◆ Work to complete:
**a)** Reproduce everything in the food column below from "It’s no wonder, really, the" down to "(Saucebox, Bluehour, etc.).".
**b)** According to the food column below, which crêpe at Suzette blew the writer's mind?

First I’d like to point out that I’m introducing my new catch phrase in this week’s column. (After all, how the hell am I going to get my own Food Network/Travel Channel Show without a catch phrase?) Have you spotted it yet? You have? Fan-fucking-tastic!™ I plan to use it only for good, and only when it really matters, and never facetiously.

food1-570x300.jpg

It’s no wonder, really, the first place to benefit from my new catch phrase is the Northeast Alberta crêperie Suzette. Their Chocolat crêpe blew my mind. It put me into tunnel vision mode—that special place during a meal when, for a time, the entirety of your sensory experience if dominated by what’s happening between your plate and your gullet. I disappeared down the flavor hole, only to emerge breathless and dazed. Good stuff.

This quality is not a surprise considering Jehnee Rains once worked at Alice Water’s penultimate farm to table restaurant Chez Panisse. Less impressive, but still up there in the “Huh. Neat.” department, Rains is also an alumni of the Bruce Carey empire (Saucebox, Bluehour, etc.).

I had this resume in mind while eating one her fantastic smoked salmon crêpes. Where did she get the salmon, I wondered? Likely based on that Chez Panisse experience, I imagined Rains taking a long road trip to the coast where she would walk onto a dock and haggle with a fisherman about their latest wild caught salmon haul. After purchasing the perfect fish, she’d smoke it herself, or take it to a local smoker who’d do the job using only indigenous (yet sustainable) wood, in a smoker built by hand from post-consumer materials.

◆ Information shown:
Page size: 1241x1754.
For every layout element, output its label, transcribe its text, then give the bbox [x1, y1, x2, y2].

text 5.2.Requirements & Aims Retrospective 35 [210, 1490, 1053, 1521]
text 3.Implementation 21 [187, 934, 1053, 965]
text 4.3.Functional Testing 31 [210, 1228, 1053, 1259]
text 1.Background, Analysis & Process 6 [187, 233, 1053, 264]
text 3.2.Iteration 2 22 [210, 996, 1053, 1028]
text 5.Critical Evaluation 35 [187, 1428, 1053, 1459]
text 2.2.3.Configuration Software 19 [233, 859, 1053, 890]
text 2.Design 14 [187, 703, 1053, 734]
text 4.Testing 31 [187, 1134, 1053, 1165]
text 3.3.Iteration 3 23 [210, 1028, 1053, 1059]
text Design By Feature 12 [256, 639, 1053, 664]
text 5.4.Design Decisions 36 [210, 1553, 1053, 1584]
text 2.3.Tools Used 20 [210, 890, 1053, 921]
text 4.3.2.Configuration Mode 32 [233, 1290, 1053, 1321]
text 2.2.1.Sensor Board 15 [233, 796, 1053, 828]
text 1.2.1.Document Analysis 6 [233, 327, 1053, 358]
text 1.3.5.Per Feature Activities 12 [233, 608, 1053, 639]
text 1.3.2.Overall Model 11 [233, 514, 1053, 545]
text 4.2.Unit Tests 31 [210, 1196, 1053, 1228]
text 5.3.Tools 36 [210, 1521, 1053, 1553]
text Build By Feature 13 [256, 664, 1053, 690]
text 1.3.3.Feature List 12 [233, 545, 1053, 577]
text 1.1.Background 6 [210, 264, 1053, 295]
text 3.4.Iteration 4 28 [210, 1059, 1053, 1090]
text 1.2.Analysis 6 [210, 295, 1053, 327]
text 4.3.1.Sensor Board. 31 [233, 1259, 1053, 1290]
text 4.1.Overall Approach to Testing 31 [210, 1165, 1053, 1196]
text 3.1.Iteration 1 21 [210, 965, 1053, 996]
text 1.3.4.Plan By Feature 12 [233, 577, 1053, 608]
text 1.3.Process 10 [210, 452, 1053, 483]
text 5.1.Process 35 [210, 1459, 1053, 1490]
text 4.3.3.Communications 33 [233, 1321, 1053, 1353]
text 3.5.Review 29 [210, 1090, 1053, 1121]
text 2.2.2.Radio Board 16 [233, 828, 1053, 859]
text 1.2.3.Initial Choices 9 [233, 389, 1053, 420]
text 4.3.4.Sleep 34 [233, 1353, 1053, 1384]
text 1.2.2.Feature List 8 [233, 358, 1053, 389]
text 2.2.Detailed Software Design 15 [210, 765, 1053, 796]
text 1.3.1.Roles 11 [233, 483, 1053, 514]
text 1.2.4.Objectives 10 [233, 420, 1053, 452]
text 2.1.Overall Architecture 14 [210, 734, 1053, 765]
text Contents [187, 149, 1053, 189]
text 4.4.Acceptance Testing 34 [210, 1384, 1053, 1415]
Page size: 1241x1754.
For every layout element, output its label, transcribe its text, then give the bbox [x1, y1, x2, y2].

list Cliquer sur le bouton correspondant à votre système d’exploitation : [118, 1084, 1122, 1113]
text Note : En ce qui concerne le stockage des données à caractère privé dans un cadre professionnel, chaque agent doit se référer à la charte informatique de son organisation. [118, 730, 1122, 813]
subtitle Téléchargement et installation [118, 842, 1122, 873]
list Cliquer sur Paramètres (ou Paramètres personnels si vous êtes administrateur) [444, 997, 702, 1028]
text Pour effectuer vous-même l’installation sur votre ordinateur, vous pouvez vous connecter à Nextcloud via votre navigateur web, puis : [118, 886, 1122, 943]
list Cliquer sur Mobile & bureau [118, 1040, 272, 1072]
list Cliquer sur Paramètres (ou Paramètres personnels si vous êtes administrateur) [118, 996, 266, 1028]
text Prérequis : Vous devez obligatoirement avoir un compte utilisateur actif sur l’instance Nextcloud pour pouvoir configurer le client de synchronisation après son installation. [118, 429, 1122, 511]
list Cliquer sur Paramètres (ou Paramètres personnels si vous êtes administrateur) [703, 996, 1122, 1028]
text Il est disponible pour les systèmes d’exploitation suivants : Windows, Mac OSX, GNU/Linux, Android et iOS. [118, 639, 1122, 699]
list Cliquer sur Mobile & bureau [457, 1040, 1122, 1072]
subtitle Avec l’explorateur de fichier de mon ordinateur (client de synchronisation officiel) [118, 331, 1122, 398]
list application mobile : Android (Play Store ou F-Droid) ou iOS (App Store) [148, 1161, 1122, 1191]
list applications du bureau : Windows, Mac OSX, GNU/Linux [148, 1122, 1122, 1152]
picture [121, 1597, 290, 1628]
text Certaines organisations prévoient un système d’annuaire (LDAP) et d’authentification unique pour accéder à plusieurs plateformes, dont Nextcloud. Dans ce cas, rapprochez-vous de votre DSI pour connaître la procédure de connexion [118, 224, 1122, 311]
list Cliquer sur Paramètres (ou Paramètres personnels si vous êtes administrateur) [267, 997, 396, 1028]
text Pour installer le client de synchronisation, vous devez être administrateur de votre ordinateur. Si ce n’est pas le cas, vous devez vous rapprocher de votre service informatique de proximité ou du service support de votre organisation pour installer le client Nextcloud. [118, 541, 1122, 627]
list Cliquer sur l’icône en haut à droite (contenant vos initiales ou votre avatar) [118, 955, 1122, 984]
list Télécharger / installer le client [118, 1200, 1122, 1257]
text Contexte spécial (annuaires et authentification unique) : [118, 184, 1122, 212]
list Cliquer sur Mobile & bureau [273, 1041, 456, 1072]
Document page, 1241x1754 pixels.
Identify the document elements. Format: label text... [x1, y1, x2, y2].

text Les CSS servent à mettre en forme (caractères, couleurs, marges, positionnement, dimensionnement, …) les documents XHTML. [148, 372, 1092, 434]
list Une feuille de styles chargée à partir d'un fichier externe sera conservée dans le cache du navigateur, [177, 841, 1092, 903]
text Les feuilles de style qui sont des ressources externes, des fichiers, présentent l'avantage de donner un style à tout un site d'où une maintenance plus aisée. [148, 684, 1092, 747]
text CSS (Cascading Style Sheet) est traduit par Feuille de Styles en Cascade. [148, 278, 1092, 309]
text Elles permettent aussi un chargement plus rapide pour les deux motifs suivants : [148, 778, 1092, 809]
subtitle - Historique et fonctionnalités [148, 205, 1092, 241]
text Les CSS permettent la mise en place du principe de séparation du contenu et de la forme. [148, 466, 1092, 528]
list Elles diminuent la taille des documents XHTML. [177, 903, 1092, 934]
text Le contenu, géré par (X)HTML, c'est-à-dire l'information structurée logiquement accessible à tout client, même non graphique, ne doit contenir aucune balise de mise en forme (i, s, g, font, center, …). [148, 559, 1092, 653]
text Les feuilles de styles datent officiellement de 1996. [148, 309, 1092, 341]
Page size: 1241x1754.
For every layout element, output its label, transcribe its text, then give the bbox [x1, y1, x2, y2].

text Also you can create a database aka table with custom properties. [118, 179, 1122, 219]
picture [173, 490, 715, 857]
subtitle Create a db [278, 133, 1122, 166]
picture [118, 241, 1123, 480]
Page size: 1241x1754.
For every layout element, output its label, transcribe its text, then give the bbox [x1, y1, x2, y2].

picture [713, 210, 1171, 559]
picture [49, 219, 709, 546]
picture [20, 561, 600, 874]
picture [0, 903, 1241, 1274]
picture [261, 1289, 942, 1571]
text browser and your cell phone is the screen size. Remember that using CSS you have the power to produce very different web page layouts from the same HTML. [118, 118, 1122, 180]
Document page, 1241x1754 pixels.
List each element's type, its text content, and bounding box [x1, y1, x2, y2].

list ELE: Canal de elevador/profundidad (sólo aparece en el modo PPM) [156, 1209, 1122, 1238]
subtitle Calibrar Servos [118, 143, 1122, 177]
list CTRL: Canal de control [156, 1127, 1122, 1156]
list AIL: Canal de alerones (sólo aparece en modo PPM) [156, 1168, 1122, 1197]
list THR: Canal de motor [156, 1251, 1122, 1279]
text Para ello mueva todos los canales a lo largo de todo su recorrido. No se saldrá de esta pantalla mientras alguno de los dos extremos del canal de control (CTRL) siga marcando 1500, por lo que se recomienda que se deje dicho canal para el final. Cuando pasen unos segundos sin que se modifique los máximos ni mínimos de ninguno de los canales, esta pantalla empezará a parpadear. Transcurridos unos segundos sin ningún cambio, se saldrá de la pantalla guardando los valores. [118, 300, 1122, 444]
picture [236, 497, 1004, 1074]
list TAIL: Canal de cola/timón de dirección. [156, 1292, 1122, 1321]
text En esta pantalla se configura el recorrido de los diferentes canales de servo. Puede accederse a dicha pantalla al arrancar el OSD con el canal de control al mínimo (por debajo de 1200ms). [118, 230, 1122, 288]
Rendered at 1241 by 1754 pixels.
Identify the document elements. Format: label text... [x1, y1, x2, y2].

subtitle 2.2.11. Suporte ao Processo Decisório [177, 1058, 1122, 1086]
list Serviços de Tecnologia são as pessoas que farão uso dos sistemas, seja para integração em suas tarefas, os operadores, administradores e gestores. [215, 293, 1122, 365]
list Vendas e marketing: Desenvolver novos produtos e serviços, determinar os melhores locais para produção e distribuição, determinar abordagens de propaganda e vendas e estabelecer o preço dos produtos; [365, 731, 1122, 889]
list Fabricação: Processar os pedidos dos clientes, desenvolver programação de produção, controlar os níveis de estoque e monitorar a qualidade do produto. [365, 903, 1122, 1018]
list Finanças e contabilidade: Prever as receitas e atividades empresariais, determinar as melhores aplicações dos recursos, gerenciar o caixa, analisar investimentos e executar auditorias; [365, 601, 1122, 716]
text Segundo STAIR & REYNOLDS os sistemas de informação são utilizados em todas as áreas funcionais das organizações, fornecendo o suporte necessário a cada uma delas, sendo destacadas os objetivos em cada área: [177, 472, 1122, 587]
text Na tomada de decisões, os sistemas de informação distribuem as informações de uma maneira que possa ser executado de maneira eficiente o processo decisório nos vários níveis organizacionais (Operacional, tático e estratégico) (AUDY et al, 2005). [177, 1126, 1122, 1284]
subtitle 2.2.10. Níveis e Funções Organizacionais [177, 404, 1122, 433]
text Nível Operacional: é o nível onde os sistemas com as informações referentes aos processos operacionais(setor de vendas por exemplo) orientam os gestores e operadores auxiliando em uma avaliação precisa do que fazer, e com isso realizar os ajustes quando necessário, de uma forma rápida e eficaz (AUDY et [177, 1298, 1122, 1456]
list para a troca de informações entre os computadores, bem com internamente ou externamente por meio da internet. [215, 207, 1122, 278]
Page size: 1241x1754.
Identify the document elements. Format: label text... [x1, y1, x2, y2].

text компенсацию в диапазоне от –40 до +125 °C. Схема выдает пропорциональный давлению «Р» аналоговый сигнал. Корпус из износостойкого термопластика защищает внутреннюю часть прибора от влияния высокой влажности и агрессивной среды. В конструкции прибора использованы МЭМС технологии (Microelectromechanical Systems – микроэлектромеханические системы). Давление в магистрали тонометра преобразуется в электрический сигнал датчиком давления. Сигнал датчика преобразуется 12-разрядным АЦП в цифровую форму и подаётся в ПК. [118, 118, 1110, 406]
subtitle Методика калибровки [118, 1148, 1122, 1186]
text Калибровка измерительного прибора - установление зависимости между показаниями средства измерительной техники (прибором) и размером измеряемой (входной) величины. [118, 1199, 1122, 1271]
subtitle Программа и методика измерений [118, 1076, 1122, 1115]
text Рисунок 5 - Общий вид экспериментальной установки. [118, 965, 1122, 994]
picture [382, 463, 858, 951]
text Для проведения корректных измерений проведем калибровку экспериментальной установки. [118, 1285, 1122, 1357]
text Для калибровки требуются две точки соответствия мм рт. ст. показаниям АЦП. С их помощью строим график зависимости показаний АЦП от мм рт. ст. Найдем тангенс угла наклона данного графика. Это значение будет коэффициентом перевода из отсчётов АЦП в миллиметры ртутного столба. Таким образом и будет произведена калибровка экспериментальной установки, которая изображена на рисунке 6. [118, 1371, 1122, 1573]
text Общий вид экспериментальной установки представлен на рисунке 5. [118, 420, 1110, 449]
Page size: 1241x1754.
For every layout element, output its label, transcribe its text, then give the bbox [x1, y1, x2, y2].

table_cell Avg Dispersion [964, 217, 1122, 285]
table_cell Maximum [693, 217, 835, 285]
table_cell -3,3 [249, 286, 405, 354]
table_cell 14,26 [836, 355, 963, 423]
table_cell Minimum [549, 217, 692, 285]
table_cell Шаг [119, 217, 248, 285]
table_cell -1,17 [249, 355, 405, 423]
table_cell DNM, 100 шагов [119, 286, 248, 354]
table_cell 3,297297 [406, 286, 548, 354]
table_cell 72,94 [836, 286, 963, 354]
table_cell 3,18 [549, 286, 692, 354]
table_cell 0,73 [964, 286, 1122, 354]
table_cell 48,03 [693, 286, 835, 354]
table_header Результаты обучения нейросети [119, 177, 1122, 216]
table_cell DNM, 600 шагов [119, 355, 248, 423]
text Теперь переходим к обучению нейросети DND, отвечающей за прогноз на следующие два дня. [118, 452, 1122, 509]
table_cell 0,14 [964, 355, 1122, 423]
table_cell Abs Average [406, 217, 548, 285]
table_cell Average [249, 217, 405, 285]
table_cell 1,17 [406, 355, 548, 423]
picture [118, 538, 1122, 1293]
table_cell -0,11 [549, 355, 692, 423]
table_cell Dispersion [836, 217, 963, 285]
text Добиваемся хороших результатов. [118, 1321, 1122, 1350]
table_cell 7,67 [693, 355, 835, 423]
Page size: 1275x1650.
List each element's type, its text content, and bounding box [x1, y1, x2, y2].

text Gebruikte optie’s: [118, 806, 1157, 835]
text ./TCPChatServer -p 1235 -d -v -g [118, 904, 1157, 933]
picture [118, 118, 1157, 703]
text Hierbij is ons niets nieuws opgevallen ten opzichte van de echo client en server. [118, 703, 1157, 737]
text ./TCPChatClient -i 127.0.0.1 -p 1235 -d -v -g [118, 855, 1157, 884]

◆ Expected answers:
**a)**
It’s no wonder, really, the first place to benefit from my new catch phrase is the Northeast Alberta crêperie Suzette. Their Chocolat crêpe blew my mind. It put me into tunnel vision mode—that special place during a meal when, for a time, the entirety of your sensory experience if dominated by what’s happening between your plate and your gullet. I disappeared down the flavor hole, only to emerge breathless and dazed. Good stuff.

This quality is not a surprise considering Jehnee Rains once worked at Alice Water’s penultimate farm to table restaurant Chez Panisse. Less impressive, but still up there in the “Huh. Neat.” department, Rains is also an alumni of the Bruce Carey empire (Saucebox, Bluehour, etc.).

**b)** The Chocolat crêpe.